UK Supreme Court's judgment in Akers v. Samba [2017] UKSC 6

May 16th 2017

The Supreme Court's lengthy but interesting judgment in  Akers and others (Respondents) v. Samba Financial Group (Appellant) [2017] UKSC 6 can be read in full at the Resources Page.

It contains a highly informative overview of the perceived but false "dichotomy" between what might be described as a proprietary school and the personal remedy school of thought, as it places each facet of the trust concept within the context of its application.

It is simply not enough for certain civilian lawyers and legislators to dismiss the trust as a mere "contrat", as the Supreme Court ably demonstrates.  Cleansing the civilian stables of such misconceptions is almost acheived by the Supreme Court in this judgment, were the occupants to take notice of it.

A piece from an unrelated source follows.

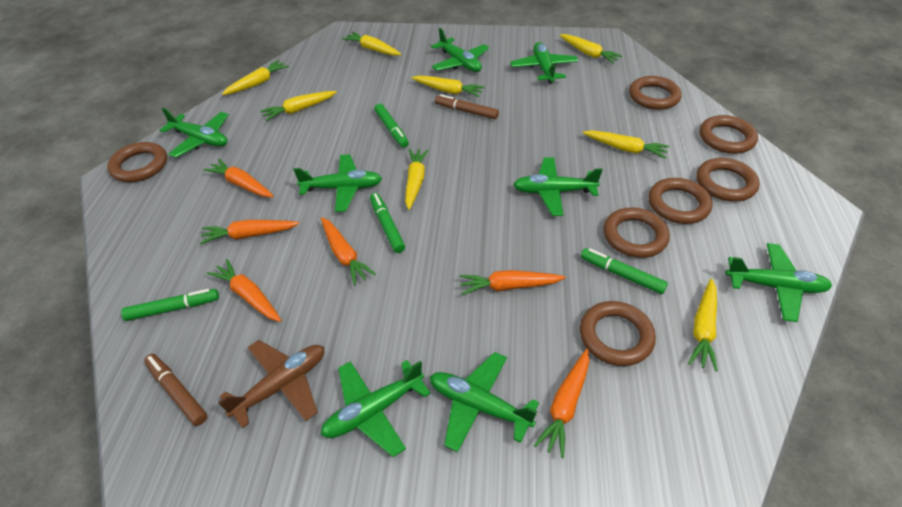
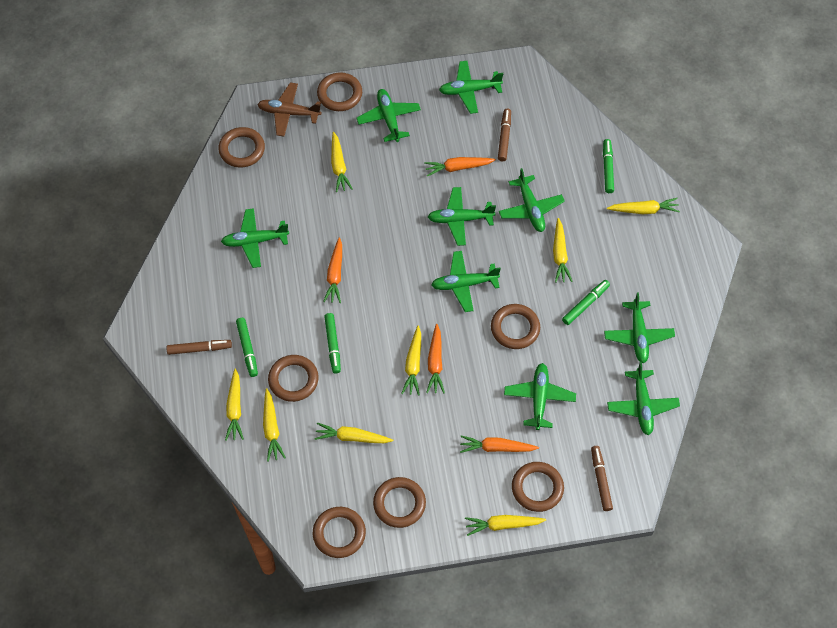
brown marker: [144,354,208,426] [435,94,499,119] = 2 -> [166,340,232,355] [498,109,511,161] [591,446,613,511] = 3
green plane: [159,108,229,158] [293,154,382,212] [321,360,431,457] [430,352,539,452] [431,28,489,72] [510,42,578,84] [513,157,603,216] [725,243,832,322] = 8 -> [221,208,289,268] [356,89,421,142] [428,187,496,246] [431,251,501,312] [439,61,503,114] [499,168,565,232] [504,363,576,430] [604,292,675,363] [607,362,680,435] = 9
orange carrot: [200,220,299,245] [203,159,274,197] [207,259,282,322] [321,217,376,285] [459,270,565,295] [534,349,589,458] = 6 -> [323,237,342,303] [424,157,496,176] [426,324,445,393] [460,436,539,453] = 4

The concept of a trust being engrafted or impressed upon a property right in a civil law country, which otherwise does not recognise it, is placed within the context of the enforcement against the "trustee", and under the limitation of "Equity's darling" or blue eyed boy (per Professor Julian Farrand QC) , the bona fide purchaser for value without notice.  Whilst that might excuse certain, but certainly not all,  civilian liberties with the  trust concept, The UKSA's judgment denies any absolution to the French administration's attempt to treat it exclusively as a contract, which a trust most certainly is not.

Perhaps my Parisian confrères might like to bring those sinners to the secular confessionnal, at some point, before Mr Lieb in part responsible for the inadequate drafting of article 792-0 bis I CGI during his spell at the DGI does any more damage in New York.

I will update this post in an incremental manner in that it is relevant to the recognition of trusts generally abroad, and the judgment is of consequence in relation to trusts or remedies in Continental jurisdictions.